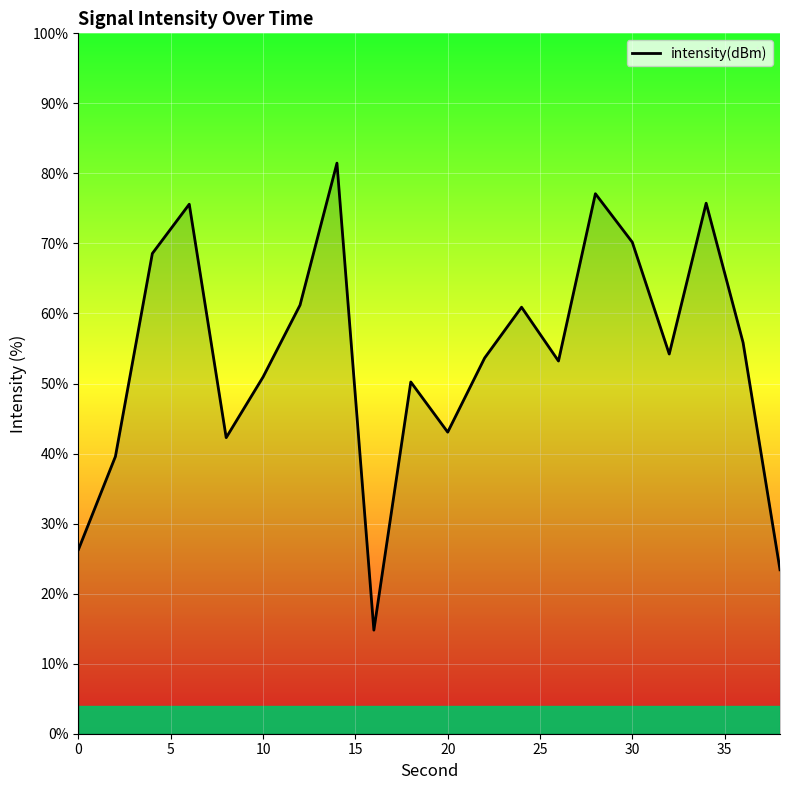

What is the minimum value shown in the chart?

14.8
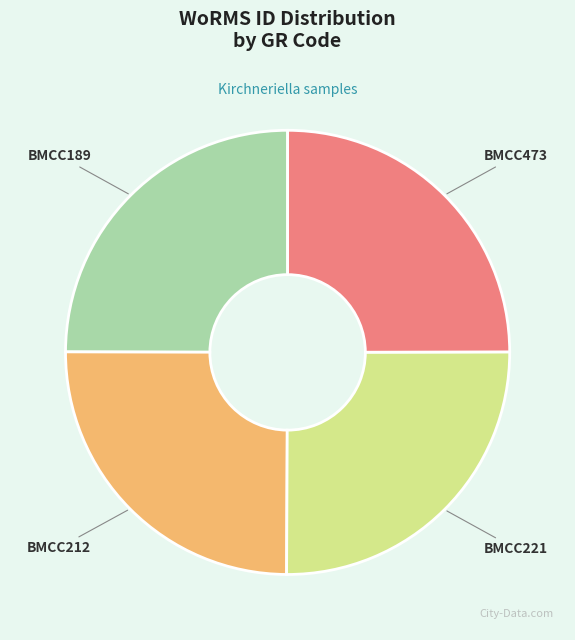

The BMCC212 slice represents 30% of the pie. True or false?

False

━━━

Schreiben Sie das gesamte Material oben zeilengetreu ab und lassen Sie die Bilder in der Ausgabe weg.

§ Ergebnis:
What is the minimum value shown in the chart?

14.8

The BMCC212 slice represents 30% of the pie. True or false?

False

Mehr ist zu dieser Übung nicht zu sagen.